Приятно было думать, что сегодня не придется никуда итти; можно в сухом помещении петь с друзьями допоздна, а потом спокойно поспать на соломе до утра.
Часовой за окном на террасе остановил кого-то окликом, спрашивая пропуск. Потом в дверях загремело, и ординарец Сагайды остановился на пороге мокрый, с автоматом на груди. Вода ручьями стекала с его плащ-палатки.

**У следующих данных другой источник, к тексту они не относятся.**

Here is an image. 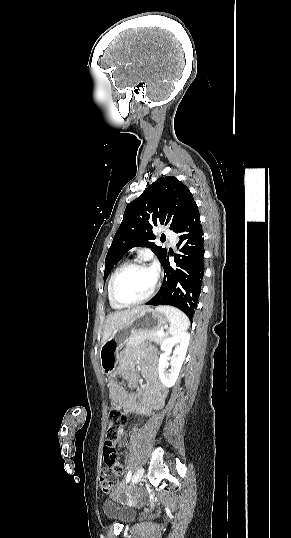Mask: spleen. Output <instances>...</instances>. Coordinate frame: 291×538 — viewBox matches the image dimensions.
I'll return each mask as SVG.
<instances>
[{
  "label": "spleen",
  "instance_id": "spleen-1",
  "mask_svg": "<svg viewBox=\"0 0 291 538\" xmlns=\"http://www.w3.org/2000/svg\"><path fill=\"white\" fill-rule=\"evenodd\" d=\"M156 310L165 314L168 320H170V334H180L189 328V318L181 310L172 306H157Z\"/></svg>",
  "mask_w": 291,
  "mask_h": 538
}]
</instances>
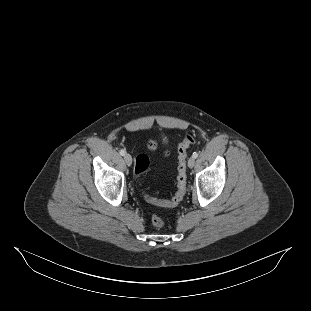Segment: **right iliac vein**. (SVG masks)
<instances>
[{"mask_svg": "<svg viewBox=\"0 0 311 311\" xmlns=\"http://www.w3.org/2000/svg\"><path fill=\"white\" fill-rule=\"evenodd\" d=\"M124 160H125V162H126V164H127L128 166H130V165L132 164V157H131L130 154H125V155H124Z\"/></svg>", "mask_w": 311, "mask_h": 311, "instance_id": "63e3f726", "label": "right iliac vein"}]
</instances>
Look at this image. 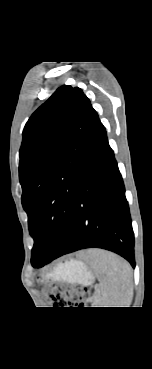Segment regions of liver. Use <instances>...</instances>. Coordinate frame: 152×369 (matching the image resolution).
Returning <instances> with one entry per match:
<instances>
[{
    "mask_svg": "<svg viewBox=\"0 0 152 369\" xmlns=\"http://www.w3.org/2000/svg\"><path fill=\"white\" fill-rule=\"evenodd\" d=\"M90 252H91V250L87 251V253H86V256H87V257H89V256H90Z\"/></svg>",
    "mask_w": 152,
    "mask_h": 369,
    "instance_id": "liver-1",
    "label": "liver"
}]
</instances>
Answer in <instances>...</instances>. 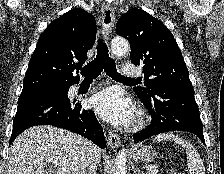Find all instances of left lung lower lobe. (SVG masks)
Segmentation results:
<instances>
[{"label":"left lung lower lobe","instance_id":"1","mask_svg":"<svg viewBox=\"0 0 224 174\" xmlns=\"http://www.w3.org/2000/svg\"><path fill=\"white\" fill-rule=\"evenodd\" d=\"M152 116V123L133 135L135 142L169 131H187L205 144L203 125L193 88L158 87L150 96H138Z\"/></svg>","mask_w":224,"mask_h":174}]
</instances>
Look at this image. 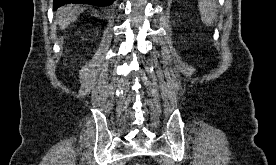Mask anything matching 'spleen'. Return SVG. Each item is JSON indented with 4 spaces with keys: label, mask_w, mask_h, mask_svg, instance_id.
Instances as JSON below:
<instances>
[{
    "label": "spleen",
    "mask_w": 276,
    "mask_h": 165,
    "mask_svg": "<svg viewBox=\"0 0 276 165\" xmlns=\"http://www.w3.org/2000/svg\"><path fill=\"white\" fill-rule=\"evenodd\" d=\"M198 5L202 22L211 25L217 17L215 0H198Z\"/></svg>",
    "instance_id": "3e777b00"
}]
</instances>
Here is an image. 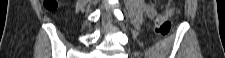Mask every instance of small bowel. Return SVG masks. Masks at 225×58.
Instances as JSON below:
<instances>
[{
    "instance_id": "c3829d8e",
    "label": "small bowel",
    "mask_w": 225,
    "mask_h": 58,
    "mask_svg": "<svg viewBox=\"0 0 225 58\" xmlns=\"http://www.w3.org/2000/svg\"><path fill=\"white\" fill-rule=\"evenodd\" d=\"M152 13H154V11H153V10L151 11V14H152Z\"/></svg>"
}]
</instances>
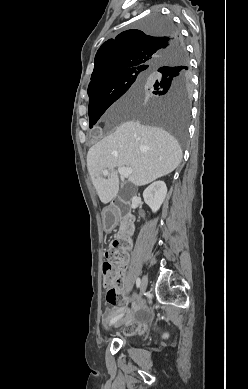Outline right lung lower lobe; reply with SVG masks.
<instances>
[{
	"instance_id": "98d812e1",
	"label": "right lung lower lobe",
	"mask_w": 248,
	"mask_h": 389,
	"mask_svg": "<svg viewBox=\"0 0 248 389\" xmlns=\"http://www.w3.org/2000/svg\"><path fill=\"white\" fill-rule=\"evenodd\" d=\"M179 50L175 52V54L179 55V56H183L185 55V50H184V47L182 46L181 42H179ZM159 70V69H158Z\"/></svg>"
}]
</instances>
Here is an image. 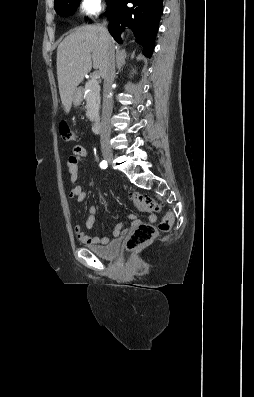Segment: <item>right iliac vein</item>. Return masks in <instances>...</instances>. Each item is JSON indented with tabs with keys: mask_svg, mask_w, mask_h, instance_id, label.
<instances>
[{
	"mask_svg": "<svg viewBox=\"0 0 254 397\" xmlns=\"http://www.w3.org/2000/svg\"><path fill=\"white\" fill-rule=\"evenodd\" d=\"M103 157L108 163H111L113 160V154L111 152H104Z\"/></svg>",
	"mask_w": 254,
	"mask_h": 397,
	"instance_id": "63e3f726",
	"label": "right iliac vein"
}]
</instances>
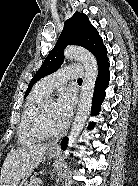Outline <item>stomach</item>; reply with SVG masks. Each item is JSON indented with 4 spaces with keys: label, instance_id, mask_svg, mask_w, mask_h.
<instances>
[{
    "label": "stomach",
    "instance_id": "stomach-1",
    "mask_svg": "<svg viewBox=\"0 0 138 186\" xmlns=\"http://www.w3.org/2000/svg\"><path fill=\"white\" fill-rule=\"evenodd\" d=\"M59 151L57 149H52V148H49L47 150V155L49 158H54L58 155ZM25 182V179L19 184V186H28L27 183H24ZM24 184V185H23Z\"/></svg>",
    "mask_w": 138,
    "mask_h": 186
}]
</instances>
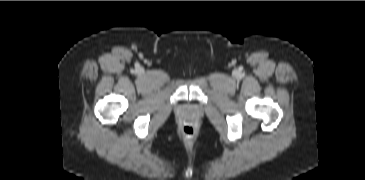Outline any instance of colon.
I'll use <instances>...</instances> for the list:
<instances>
[{
	"label": "colon",
	"instance_id": "1",
	"mask_svg": "<svg viewBox=\"0 0 365 180\" xmlns=\"http://www.w3.org/2000/svg\"><path fill=\"white\" fill-rule=\"evenodd\" d=\"M183 132L186 136H191L193 134V128L191 126H185Z\"/></svg>",
	"mask_w": 365,
	"mask_h": 180
}]
</instances>
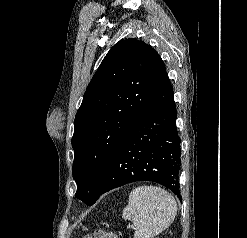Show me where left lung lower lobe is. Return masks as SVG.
Instances as JSON below:
<instances>
[{
    "instance_id": "1",
    "label": "left lung lower lobe",
    "mask_w": 247,
    "mask_h": 238,
    "mask_svg": "<svg viewBox=\"0 0 247 238\" xmlns=\"http://www.w3.org/2000/svg\"><path fill=\"white\" fill-rule=\"evenodd\" d=\"M173 87L165 72L145 111L114 156L99 192L135 181H154L177 196L181 139L176 128Z\"/></svg>"
}]
</instances>
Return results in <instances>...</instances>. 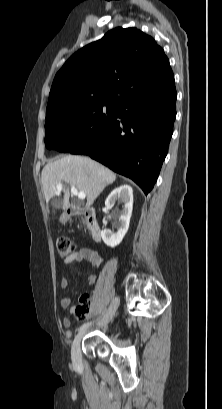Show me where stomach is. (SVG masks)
<instances>
[{
  "label": "stomach",
  "mask_w": 222,
  "mask_h": 409,
  "mask_svg": "<svg viewBox=\"0 0 222 409\" xmlns=\"http://www.w3.org/2000/svg\"><path fill=\"white\" fill-rule=\"evenodd\" d=\"M69 219V215L66 213H63L59 219L60 223L65 224Z\"/></svg>",
  "instance_id": "stomach-1"
}]
</instances>
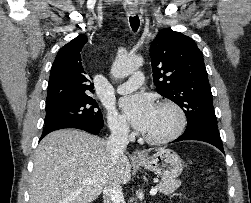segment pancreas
Here are the masks:
<instances>
[{"mask_svg":"<svg viewBox=\"0 0 251 203\" xmlns=\"http://www.w3.org/2000/svg\"><path fill=\"white\" fill-rule=\"evenodd\" d=\"M180 185H181L180 180L162 179L159 182L158 190H159V192H161L165 195H169V194L173 193L177 188H179Z\"/></svg>","mask_w":251,"mask_h":203,"instance_id":"cf45deb5","label":"pancreas"}]
</instances>
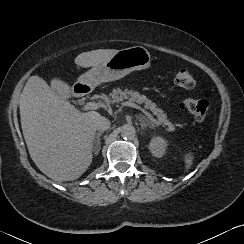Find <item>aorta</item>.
I'll use <instances>...</instances> for the list:
<instances>
[{
	"mask_svg": "<svg viewBox=\"0 0 244 244\" xmlns=\"http://www.w3.org/2000/svg\"><path fill=\"white\" fill-rule=\"evenodd\" d=\"M120 134L125 139L131 138L135 135V128L130 124H125L120 127Z\"/></svg>",
	"mask_w": 244,
	"mask_h": 244,
	"instance_id": "762f6f07",
	"label": "aorta"
}]
</instances>
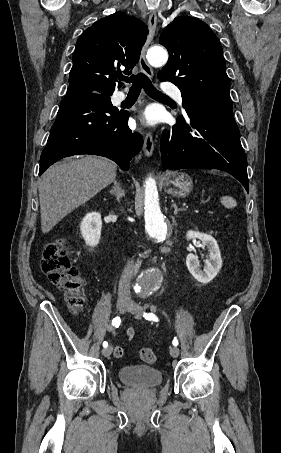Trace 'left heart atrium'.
Wrapping results in <instances>:
<instances>
[{"label": "left heart atrium", "mask_w": 281, "mask_h": 453, "mask_svg": "<svg viewBox=\"0 0 281 453\" xmlns=\"http://www.w3.org/2000/svg\"><path fill=\"white\" fill-rule=\"evenodd\" d=\"M140 120L145 125H155L160 121L157 109L153 106L147 107L140 115Z\"/></svg>", "instance_id": "left-heart-atrium-1"}]
</instances>
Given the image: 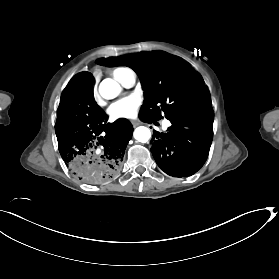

— Товарищ лейтенант, батальон выходит.
Сагайда чертыхнулся и быстро встал, затягивая ремень.
Прибежал полковой связной с приказом Казакову немедленно явиться к начальнику штаба.
Черныш и Сагайда вышли на улицу, и колючий дождь ударил в их разгоряченные лица. Было слышно, как во дворах перекликаются бойцы, собираясь и позвякивая оружием.
— Иванов, где ты? — кричал кто-то в темноте. — Где ты, чорт бы тебя взял.
На западе полнеба было охвачено неподвижным заревом, дождь лил, стекая холодом на горячие шеи, и было странно, что это зарево не гаснет под ним.
— Горит… Горит Европа, — сказал Сагайда, топая по грязи. Черныш видел в тусклых отблесках его мокрое лицо.
Промчался улицей черный всадник, ветер раздувал его палатку, грязь стрельнула из-под копыт во все стороны. Сагайда поднял руку, прикрывая лицо, и выругался.
Зарево, подымаясь в ночи, стояло перед ними, как вздыбившееся в небо, пылающее море.
XXIV
Батальон, не рассредоточиваясь, продвигался вперед. Бескрайный мрак разливался вокруг. Казалось, это была другая земля, не то зеленое широкое плато, какое утром предстало перед глазами бойцов, залитое солнцем до самых далеких синих гор.